Privacy as product differentiation. Is it time?

'Net Insider By Scott Bradner, Network World

March 05, 2013 01:11 PM ET

One of the big problems standing in the way of getting anything that remotely resembles a concern among Internet companies for the privacy rights of their customers is that there has been no business reason for any such concern. That may be changing, but don't bet big on the possibility.

Other than some spotty, but quite good, efforts by the Federal Trade Commission (FTC), there is little interest in Washington to force Internet companies to develop a concern for customer privacy. The FTC did come down on Facebook last fall following "charges that Facebook deceived consumers by telling them they could keep their information on Facebook private, and then repeatedly allowing it to be shared and made public." The resulting settlement does have some teeth, requiring for example that Facebook retain an independent third party to review its privacy practices every two years for 20 years and provide a copy of the review to the FTC within 10 days of the report being finished. But such efforts are few and far between.
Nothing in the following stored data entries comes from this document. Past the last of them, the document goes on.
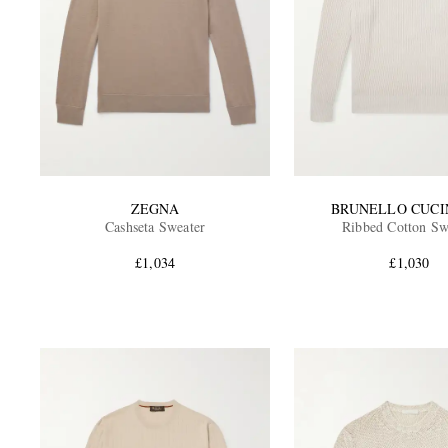
ZEGNA
BRUNELLO CUCI
Cashseta Sweater
Ribbed Cotton Sw
£1,034
£1,030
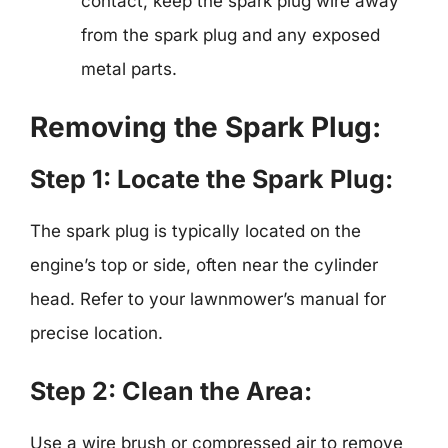
contact, keep the spark plug wire away
from the spark plug and any exposed
metal parts.
Removing the Spark Plug:
Step 1: Locate the Spark Plug:
The spark plug is typically located on the
engine’s top or side, often near the cylinder
head. Refer to your lawnmower’s manual for
precise location.
Step 2: Clean the Area:
Use a wire brush or compressed air to remove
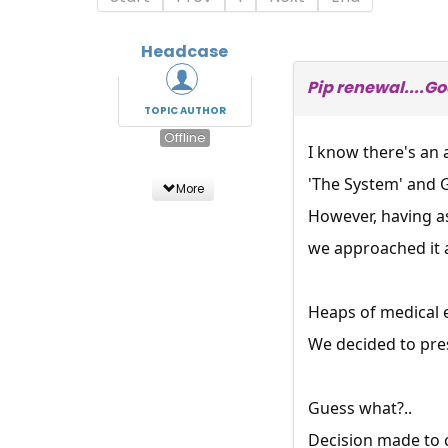
Headcase
Pip renewal....G
TOPIC AUTHOR
Offline
I know there's an 
'The System' and G
More
However, having a
we approached it a
Heaps of medical ev
We decided to prese
Guess what?..
Decision made to c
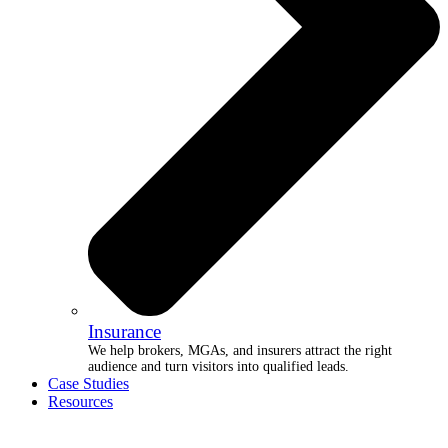
Insurance
We help brokers, MGAs, and insurers attract the right
audience and turn visitors into qualified leads.
Case Studies
Resources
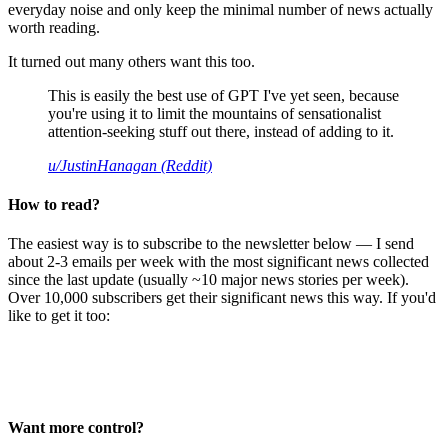
everyday noise and only keep the minimal number of news actually
worth reading.
It turned out many others want this too.
This is easily the best use of GPT I've yet seen, because
you're using it to limit the mountains of sensationalist
attention-seeking stuff out there, instead of adding to it.
u/JustinHanagan (Reddit)
How to read?
The easiest way is to subscribe to the newsletter below — I send
about 2-3 emails per week with the most significant news collected
since the last update (usually ~10 major news stories per week).
Over 10,000 subscribers get their significant news this way. If you'd
like to get it too:
Want more control?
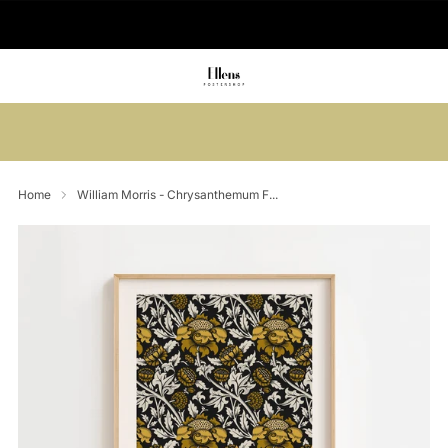
🚚 Delivered in 2-5 working days
Summer sale: Save up to 45% + get 1
free (3 for 2)
Home
William Morris - Chrysanthemum F...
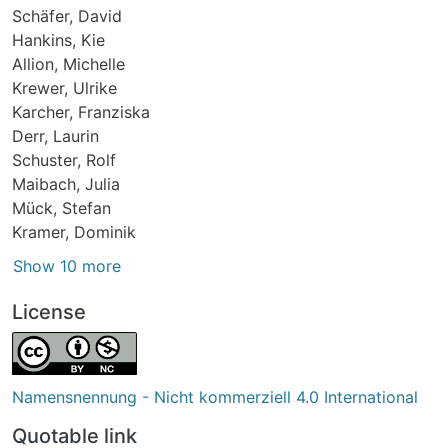
Schäfer, David
Hankins, Kie
Allion, Michelle
Krewer, Ulrike
Karcher, Franziska
Derr, Laurin
Schuster, Rolf
Maibach, Julia
Mück, Stefan
Kramer, Dominik
Show 10 more
License
Namensnennung - Nicht kommerziell 4.0 International
Quotable link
It would be far more effective if Internet companies saw privacy protection as a competitive advantage, and there are minor signs that some do. Microsoft has been blasting Google in its "Scroogled" ad campaign over privacy invasions in Gmail. The Scroogled website says, "Google goes through every Gmail that's sent or received, looking for keywords so they can target Gmail users with paid ads. And there's no way to opt out of this invasion of your privacy. Outlook.com is different -- we don't go through your email to sell ads."
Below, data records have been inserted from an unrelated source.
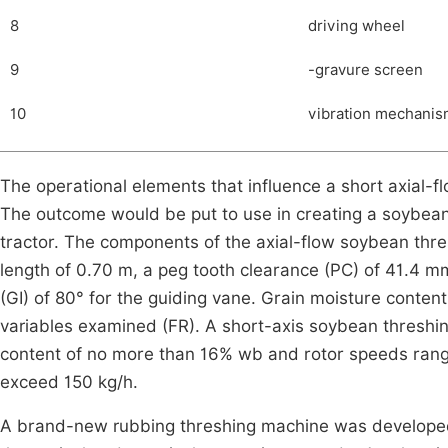
8
driving wheel
9
-gravure screen
10
vibration mechani
The operational elements that influence a short axial-
The outcome would be put to use in creating a soybean
tractor. The components of the axial-flow soybean thre
length of 0.70 m, a peg tooth clearance (PC) of 41.4 m
(GI) of 80° for the guiding vane. Grain moisture conte
variables examined (FR). A short-axis soybean thresh
content of no more than 16% wb and rotor speeds rangi
exceed 150 kg/h.
A brand-new rubbing threshing machine was developed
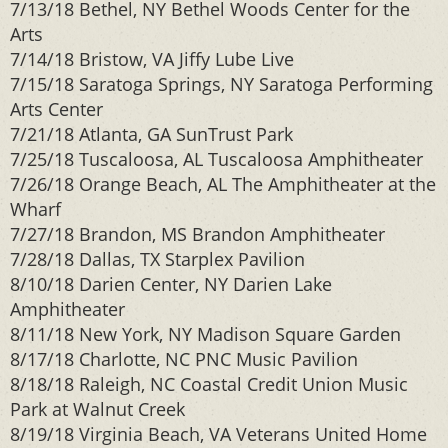
7/13/18 Bethel, NY Bethel Woods Center for the
Arts
7/14/18 Bristow, VA Jiffy Lube Live
7/15/18 Saratoga Springs, NY Saratoga Performing
Arts Center
7/21/18 Atlanta, GA SunTrust Park
7/25/18 Tuscaloosa, AL Tuscaloosa Amphitheater
7/26/18 Orange Beach, AL The Amphitheater at the
Wharf
7/27/18 Brandon, MS Brandon Amphitheater
7/28/18 Dallas, TX Starplex Pavilion
8/10/18 Darien Center, NY Darien Lake
Amphitheater
8/11/18 New York, NY Madison Square Garden
8/17/18 Charlotte, NC PNC Music Pavilion
8/18/18 Raleigh, NC Coastal Credit Union Music
Park at Walnut Creek
8/19/18 Virginia Beach, VA Veterans United Home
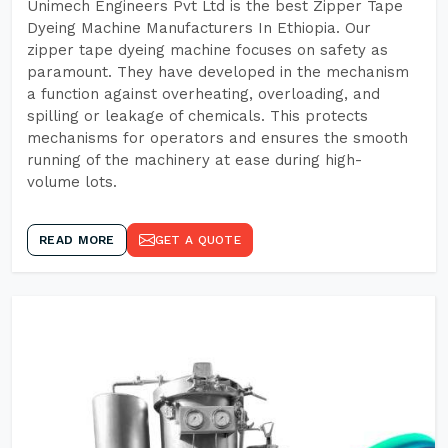
Unimech Engineers Pvt Ltd is the best Zipper Tape
Dyeing Machine Manufacturers In Ethiopia. Our
zipper tape dyeing machine focuses on safety as
paramount. They have developed in the mechanism
a function against overheating, overloading, and
spilling or leakage of chemicals. This protects
mechanisms for operators and ensures the smooth
running of the machinery at ease during high-
volume lots.
READ MORE
GET A QUOTE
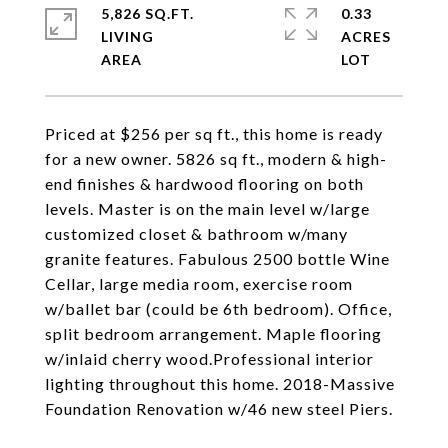
5,826 SQ.FT.
0.33
LIVING
ACRES
Priced at $256 per sq ft., this home is ready
for a new owner. 5826 sq ft., modern & high-
end finishes & hardwood flooring on both
levels. Master is on the main level w/large
customized closet & bathroom w/many
granite features. Fabulous 2500 bottle Wine
Cellar, large media room, exercise room
w/ballet bar (could be 6th bedroom). Office,
split bedroom arrangement. Maple flooring
w/inlaid cherry wood.Professional interior
lighting throughout this home. 2018-Massive
Foundation Renovation w/46 new steel Piers.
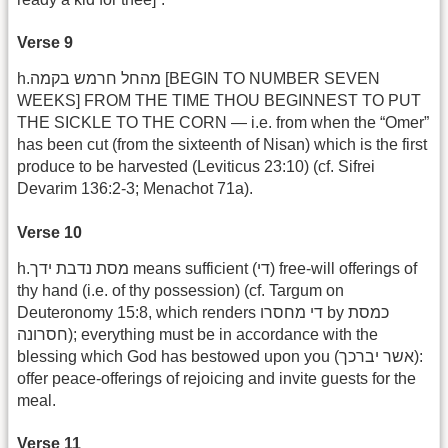
Verse 9
h.מהחל חרמש בקמה [BEGIN TO NUMBER SEVEN
WEEKS] FROM THE TIME THOU BEGINNEST TO PUT
THE SICKLE TO THE CORN — i.e. from when the “Omer”
has been cut (from the sixteenth of Nisan) which is the first
produce to be harvested (Leviticus 23:10) (cf. Sifrei
Devarim 136:2-3; Menachot 71a).
Verse 10
h.מסת נדבת ידך means sufficient (די) free-will offerings of
thy hand (i.e. of thy possession) (cf. Targum on
Deuteronomy 15:8, which renders די מחסרו by כמסת
חסרונה); everything must be in accordance with the
blessing which God has bestowed upon you (אשר יברכך):
offer peace-offerings of rejoicing and invite guests for the
meal.
Verse 11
I will note that the Scroogled website's privacy link points to a 4,000-plus word Microsoft privacy policy. If a company actually had customer privacy as a primary concern it should be able to explain that in far less than 4,000 words.

Google, as one might expect, is not thrilled with this Microsoft ad campaign. During a panel session at the recent RSA Conference the chief privacy officers of Microsoft, Facebook and Mozilla, as well as the senior privacy counsel for Google, talked about Internet privacy. Google's Keith Enright described the Microsoft Scroogled effort as "misleading and intellectually dishonest," and added that Google had been working at simplifying its privacy policies. The current base policy is about half the length of Microsoft's but, while clearly written, is still far from terse. But, having the big Internet players arguing over who protects their customers' privacy better is a very positive, but small, step.

Another topic discussed by the privacy officers at the RSA Conference panel was the Do Not Track option in most current Web browsers. This once looked like a good way for Internet users to tell websites that they did not want their Internet usage to be tracked. But this has turned out to be, at best, a false hope. First, a number of big ad companies maintained that "do not track" actually meant "track but do not use the information to serve ads." A strange way to read the English language. Then Microsoft decided to turn on the flag by default in IE. That sounds good, unless one spends more than three nanoseconds thinking about it. If the flag is turned on without the user making the decision to turn it on, then the ad companies can rightly say that the user is not expressing an opinion and be justified in ignoring the flag. Apparently many are silently doing so now. Some sites are quite in your face about ignoring user desires. Somehow the Information Technology & Innovation Foundation approach does not, to me, match its slogan of "smart ideas for the innovation economy."

Actual concern for the privacy of Internet users may possibly come at some point, but there is little evidence of any at this point.

Disclaimer: Harvard has a comparatively terse privacy statement, but I had nothing to do with creating it nor have I heard the university express any view on Internet privacy. So the above lament is mine alone.